= Mary Catherine Ferguson =

Irish writer, biographer, and archaeologist

Mary Catherine Guinness Ferguson (1823–1905) was an author and biographer in Dublin, Ireland.

==Life==
She was born at Stillorgan, co. Dublin, on 13 September 1823, to Robert Rundell Guinness (1789-1857) and his first wife Mary Anne Seymour (died 1837). She was educated partly at home and partly at Woodside, Cheshire. Keenly interested from an early age in Irish art and archæology.

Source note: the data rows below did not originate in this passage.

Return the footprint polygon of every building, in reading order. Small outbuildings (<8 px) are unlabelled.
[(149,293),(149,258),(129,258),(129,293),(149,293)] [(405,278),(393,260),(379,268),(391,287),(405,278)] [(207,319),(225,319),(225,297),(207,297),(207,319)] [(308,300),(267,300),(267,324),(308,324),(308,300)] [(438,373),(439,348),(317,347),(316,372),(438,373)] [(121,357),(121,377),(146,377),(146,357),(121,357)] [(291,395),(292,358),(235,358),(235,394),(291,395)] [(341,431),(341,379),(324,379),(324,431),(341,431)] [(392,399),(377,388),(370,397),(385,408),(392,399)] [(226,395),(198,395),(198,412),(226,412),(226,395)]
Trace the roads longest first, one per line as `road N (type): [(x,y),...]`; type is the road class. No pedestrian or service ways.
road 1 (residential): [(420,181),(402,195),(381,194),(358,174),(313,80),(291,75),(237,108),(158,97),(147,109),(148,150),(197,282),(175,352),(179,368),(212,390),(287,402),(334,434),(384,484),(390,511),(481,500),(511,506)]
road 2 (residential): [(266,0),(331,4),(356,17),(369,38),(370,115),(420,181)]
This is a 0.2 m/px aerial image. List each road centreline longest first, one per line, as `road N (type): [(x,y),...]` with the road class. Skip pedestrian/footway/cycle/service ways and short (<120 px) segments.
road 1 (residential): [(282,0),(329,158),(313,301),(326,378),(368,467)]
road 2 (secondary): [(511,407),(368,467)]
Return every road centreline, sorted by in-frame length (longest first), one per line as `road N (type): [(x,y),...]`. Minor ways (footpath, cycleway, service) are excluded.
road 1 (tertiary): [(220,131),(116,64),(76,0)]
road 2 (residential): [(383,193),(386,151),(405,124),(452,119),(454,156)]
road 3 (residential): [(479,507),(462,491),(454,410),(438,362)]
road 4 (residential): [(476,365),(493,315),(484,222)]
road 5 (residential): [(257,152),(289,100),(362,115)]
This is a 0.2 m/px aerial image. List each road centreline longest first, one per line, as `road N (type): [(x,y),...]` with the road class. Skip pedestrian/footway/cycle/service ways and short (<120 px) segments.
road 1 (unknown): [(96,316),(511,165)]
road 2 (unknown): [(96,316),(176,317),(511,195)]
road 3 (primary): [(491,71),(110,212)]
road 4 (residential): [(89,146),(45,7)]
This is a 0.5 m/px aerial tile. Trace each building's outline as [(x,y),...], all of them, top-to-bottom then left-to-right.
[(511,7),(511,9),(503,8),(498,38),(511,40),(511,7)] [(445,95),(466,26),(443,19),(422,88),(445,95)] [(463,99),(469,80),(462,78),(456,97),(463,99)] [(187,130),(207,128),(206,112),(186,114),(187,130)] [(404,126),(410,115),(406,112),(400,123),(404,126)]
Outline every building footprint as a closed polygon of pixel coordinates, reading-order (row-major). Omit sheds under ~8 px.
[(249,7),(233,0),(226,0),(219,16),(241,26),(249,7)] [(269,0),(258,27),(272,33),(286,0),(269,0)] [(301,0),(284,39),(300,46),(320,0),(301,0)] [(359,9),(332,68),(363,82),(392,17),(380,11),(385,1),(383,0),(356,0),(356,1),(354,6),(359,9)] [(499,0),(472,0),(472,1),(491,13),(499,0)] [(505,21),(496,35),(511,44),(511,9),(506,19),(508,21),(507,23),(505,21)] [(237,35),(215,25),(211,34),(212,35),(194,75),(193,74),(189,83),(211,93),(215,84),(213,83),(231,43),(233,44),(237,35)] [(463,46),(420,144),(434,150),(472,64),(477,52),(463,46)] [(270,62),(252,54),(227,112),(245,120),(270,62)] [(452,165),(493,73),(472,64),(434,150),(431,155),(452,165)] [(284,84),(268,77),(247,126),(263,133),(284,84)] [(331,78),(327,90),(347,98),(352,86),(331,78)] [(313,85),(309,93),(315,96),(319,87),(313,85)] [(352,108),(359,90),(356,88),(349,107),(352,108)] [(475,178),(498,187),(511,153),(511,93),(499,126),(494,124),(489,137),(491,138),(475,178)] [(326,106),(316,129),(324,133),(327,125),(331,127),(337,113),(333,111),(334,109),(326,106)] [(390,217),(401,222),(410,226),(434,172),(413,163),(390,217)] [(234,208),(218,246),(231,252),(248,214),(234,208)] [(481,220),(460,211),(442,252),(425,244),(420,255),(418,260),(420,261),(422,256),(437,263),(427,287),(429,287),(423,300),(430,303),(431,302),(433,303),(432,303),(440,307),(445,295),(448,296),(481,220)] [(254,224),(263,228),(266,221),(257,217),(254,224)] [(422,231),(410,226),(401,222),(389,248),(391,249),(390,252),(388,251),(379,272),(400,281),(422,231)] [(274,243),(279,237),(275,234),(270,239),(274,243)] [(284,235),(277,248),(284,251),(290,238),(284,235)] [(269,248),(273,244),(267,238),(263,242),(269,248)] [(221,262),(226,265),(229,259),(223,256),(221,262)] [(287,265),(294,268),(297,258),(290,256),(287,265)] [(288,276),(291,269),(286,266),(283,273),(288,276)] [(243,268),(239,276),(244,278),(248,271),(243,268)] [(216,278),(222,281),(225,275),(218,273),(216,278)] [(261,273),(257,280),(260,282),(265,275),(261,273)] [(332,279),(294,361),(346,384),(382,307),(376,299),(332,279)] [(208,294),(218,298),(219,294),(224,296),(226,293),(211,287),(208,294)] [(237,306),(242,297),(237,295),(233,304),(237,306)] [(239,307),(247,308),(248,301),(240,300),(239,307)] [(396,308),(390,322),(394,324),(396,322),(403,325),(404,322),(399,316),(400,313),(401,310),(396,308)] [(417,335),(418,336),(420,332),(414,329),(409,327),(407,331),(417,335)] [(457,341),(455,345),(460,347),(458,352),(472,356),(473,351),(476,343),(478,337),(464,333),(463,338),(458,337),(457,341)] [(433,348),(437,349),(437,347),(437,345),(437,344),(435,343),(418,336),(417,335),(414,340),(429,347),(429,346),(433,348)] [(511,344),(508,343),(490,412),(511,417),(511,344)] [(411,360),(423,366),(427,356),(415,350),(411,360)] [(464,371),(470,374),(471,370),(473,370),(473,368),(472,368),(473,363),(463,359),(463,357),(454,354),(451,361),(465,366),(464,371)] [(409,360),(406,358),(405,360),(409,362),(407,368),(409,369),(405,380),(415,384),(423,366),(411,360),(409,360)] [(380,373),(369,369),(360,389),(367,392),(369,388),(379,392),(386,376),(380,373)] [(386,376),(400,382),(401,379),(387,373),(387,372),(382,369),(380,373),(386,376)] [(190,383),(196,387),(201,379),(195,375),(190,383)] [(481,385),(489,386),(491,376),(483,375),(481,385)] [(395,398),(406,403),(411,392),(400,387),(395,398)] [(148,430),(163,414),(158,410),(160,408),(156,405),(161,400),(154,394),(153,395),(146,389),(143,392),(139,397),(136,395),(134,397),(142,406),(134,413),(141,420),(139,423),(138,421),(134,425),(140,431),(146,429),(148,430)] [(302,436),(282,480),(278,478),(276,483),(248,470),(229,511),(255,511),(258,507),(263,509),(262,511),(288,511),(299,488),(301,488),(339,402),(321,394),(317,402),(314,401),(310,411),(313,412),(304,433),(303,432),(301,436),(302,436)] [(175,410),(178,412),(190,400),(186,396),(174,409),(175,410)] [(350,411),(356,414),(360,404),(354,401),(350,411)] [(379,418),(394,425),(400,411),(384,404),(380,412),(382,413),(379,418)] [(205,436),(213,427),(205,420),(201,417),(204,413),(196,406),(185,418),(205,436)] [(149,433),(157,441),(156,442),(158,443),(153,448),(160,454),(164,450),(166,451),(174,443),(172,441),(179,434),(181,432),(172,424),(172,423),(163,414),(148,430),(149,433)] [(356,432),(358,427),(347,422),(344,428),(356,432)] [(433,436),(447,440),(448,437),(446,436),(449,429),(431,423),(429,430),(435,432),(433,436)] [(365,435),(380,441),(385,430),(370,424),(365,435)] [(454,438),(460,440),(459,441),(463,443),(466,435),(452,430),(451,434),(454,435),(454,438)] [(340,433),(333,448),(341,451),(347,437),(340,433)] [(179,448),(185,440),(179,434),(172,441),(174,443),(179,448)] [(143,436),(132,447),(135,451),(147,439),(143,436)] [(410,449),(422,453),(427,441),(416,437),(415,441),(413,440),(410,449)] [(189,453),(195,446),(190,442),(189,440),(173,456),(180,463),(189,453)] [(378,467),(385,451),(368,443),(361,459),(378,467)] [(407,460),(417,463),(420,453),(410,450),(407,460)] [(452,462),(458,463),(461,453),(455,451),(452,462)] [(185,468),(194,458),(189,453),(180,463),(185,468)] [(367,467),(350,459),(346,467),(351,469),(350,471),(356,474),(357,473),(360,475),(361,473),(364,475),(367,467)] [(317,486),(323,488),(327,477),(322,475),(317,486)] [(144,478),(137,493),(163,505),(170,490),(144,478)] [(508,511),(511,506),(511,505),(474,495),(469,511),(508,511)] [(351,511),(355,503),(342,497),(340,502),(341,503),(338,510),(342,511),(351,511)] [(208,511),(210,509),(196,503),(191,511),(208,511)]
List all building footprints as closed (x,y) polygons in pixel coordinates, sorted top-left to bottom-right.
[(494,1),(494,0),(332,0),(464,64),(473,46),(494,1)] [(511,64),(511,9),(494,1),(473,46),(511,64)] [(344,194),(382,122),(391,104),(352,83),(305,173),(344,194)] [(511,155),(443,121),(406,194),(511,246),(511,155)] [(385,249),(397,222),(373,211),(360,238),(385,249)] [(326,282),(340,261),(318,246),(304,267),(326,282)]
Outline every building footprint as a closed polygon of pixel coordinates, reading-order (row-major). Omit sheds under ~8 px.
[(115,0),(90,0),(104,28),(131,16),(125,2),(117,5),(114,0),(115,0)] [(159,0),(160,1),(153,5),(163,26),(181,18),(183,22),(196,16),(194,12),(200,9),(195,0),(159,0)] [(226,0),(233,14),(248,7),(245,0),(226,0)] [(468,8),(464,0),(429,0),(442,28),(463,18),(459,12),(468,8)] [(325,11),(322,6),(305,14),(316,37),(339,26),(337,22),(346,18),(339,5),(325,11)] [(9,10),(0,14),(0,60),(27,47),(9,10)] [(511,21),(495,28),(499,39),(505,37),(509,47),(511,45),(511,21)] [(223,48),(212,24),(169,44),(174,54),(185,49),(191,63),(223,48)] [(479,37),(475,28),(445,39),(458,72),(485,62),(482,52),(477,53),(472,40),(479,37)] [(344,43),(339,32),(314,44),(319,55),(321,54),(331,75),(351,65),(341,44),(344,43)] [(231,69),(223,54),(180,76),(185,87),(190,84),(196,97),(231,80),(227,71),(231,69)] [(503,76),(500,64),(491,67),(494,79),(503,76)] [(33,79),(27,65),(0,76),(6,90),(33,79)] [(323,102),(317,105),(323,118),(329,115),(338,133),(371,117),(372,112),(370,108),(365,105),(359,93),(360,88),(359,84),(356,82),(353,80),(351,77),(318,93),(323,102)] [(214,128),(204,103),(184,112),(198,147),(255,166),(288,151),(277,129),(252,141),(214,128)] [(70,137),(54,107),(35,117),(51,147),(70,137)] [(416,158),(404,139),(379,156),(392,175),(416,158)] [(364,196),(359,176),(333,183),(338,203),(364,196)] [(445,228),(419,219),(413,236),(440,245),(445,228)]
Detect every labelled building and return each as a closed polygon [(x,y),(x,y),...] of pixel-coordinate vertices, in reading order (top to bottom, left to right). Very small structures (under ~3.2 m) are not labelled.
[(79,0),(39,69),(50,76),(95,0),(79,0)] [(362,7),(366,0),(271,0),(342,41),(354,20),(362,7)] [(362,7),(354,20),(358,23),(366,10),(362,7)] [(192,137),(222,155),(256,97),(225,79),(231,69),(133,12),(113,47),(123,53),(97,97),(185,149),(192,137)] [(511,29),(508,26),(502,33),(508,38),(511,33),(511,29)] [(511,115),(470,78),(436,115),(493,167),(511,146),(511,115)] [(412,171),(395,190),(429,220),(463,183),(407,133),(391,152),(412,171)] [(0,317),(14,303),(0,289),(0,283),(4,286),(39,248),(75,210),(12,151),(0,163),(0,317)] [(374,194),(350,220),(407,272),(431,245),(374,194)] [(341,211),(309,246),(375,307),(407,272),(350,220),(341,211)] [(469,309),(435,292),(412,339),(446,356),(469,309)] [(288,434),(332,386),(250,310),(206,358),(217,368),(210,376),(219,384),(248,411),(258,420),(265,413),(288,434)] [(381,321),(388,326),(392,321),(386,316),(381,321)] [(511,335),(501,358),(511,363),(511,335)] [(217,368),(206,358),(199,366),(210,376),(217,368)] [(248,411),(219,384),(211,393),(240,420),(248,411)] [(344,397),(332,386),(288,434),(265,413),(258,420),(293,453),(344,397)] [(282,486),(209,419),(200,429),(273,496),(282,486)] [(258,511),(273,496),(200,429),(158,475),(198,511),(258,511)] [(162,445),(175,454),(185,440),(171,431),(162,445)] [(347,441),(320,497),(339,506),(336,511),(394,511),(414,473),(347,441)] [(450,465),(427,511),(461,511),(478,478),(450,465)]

On 16 August 1848, she married the lawyer and antiquarian Samuel Ferguson, becoming Lady Ferguson when he was knighted in 1878.
Their circle of acquaintances included George Petrie and William Reeves.

She died in Dublin on 5 March 1905, and was buried in her husband's grave at Donegore, co. Antrim. They had no children, but raised the children of her brother-in-law John Ferguson after their mother's death . Irish scholars, writers and artists often met at Ferguson's home.

==Works==
Her own interest in Irish art and archaeology produced:
- The story of the Irish before the conquest. From the mythical period to the invasion under Strongbow (1868)
- Lays of the Red Branch (1897).

Her biographical works include:

- a biography of her husband in two volumes,
- Life of William Reeves, D.D., Lord Bishop of Down, Connor and Dromore, 1893, and she edited his papers after his death.

She is listed in the Dictionary of Irish Biography.